[Stored dataset items]
==*==

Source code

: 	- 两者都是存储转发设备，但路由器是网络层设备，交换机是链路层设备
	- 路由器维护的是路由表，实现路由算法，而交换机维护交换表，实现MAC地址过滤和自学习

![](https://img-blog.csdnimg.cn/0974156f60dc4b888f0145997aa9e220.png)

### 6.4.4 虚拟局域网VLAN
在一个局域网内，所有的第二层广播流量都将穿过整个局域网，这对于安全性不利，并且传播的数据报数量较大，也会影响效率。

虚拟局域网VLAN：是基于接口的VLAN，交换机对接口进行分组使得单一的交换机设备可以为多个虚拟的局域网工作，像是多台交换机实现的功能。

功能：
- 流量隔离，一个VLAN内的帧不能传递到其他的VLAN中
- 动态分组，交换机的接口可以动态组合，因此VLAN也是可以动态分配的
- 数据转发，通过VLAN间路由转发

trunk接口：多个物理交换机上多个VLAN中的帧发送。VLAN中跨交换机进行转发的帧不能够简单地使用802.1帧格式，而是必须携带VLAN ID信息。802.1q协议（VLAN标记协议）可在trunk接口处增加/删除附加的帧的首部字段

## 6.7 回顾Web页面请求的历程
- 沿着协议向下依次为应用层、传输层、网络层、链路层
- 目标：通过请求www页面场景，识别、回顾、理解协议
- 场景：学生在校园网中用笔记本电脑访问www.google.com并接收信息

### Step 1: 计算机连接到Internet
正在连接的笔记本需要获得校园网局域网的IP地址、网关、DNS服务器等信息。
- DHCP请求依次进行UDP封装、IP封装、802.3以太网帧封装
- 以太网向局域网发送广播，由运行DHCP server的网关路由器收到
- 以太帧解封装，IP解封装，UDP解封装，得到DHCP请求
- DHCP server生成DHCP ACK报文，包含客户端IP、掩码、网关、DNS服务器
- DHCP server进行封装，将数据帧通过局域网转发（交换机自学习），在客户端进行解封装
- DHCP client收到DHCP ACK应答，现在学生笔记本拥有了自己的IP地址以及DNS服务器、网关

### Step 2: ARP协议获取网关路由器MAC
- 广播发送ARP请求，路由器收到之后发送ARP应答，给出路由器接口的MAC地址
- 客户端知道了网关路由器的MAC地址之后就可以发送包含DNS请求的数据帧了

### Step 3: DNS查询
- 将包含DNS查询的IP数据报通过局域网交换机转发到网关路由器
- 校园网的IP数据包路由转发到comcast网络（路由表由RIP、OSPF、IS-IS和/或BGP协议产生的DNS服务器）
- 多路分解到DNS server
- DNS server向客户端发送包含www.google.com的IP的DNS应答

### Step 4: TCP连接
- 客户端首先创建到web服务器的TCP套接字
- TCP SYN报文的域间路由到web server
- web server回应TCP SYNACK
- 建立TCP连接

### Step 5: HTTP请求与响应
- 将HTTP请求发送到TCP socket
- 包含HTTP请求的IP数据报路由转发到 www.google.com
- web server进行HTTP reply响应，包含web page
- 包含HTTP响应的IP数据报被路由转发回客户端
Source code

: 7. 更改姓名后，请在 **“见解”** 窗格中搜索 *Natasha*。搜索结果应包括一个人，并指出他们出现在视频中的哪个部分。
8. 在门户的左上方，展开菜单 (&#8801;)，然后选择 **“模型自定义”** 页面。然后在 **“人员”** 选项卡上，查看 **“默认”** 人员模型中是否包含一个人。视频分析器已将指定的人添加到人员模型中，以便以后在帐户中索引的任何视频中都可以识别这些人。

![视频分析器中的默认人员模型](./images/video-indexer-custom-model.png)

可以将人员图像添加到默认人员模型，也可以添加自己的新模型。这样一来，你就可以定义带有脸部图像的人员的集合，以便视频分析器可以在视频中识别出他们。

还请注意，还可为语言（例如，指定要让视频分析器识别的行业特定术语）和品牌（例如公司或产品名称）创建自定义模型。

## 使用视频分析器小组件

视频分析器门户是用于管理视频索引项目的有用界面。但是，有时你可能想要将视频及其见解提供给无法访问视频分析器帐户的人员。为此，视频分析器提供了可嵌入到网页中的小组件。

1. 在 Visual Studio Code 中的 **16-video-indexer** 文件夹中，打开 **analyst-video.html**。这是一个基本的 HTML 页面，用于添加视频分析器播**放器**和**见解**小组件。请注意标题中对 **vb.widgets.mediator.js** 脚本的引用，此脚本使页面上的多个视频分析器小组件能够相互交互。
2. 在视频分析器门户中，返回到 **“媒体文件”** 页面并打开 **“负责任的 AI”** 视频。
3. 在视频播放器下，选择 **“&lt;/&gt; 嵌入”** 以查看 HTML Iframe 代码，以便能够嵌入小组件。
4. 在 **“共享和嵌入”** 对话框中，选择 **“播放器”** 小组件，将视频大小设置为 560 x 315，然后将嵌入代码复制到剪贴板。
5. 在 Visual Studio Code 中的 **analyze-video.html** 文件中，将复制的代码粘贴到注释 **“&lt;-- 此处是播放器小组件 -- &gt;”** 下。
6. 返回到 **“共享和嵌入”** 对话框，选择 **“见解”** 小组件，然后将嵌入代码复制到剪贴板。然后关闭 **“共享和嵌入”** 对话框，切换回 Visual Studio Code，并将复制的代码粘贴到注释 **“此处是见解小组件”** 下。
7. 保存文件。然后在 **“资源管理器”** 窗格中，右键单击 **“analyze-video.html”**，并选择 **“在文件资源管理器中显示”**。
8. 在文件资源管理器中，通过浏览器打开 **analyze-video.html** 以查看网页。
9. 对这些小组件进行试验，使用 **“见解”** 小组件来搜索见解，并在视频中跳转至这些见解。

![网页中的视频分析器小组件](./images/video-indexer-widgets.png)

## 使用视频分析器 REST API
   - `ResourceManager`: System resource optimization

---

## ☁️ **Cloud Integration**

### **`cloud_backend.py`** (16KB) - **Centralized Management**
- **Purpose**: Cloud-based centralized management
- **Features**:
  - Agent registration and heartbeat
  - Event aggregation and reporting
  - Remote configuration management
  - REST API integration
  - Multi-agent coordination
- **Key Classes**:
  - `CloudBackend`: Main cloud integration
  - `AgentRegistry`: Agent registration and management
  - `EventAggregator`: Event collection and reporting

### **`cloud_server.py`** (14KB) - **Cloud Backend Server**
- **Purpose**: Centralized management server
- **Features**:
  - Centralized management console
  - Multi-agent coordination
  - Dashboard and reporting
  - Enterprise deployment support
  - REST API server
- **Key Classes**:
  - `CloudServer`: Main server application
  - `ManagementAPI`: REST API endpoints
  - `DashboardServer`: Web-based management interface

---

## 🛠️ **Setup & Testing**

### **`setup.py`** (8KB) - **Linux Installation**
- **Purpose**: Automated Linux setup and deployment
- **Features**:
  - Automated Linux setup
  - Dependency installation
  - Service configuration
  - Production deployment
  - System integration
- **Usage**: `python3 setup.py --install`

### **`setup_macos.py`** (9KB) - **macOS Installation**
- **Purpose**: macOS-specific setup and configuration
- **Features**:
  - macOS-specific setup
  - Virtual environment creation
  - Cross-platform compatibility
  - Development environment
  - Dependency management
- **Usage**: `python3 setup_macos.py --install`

==*==

**ABOUT THIS EXERCISE:**
Using the records above, report the number of lines that include the string "specific", with nothing added.

**EXERCISE SOLUTION:**
2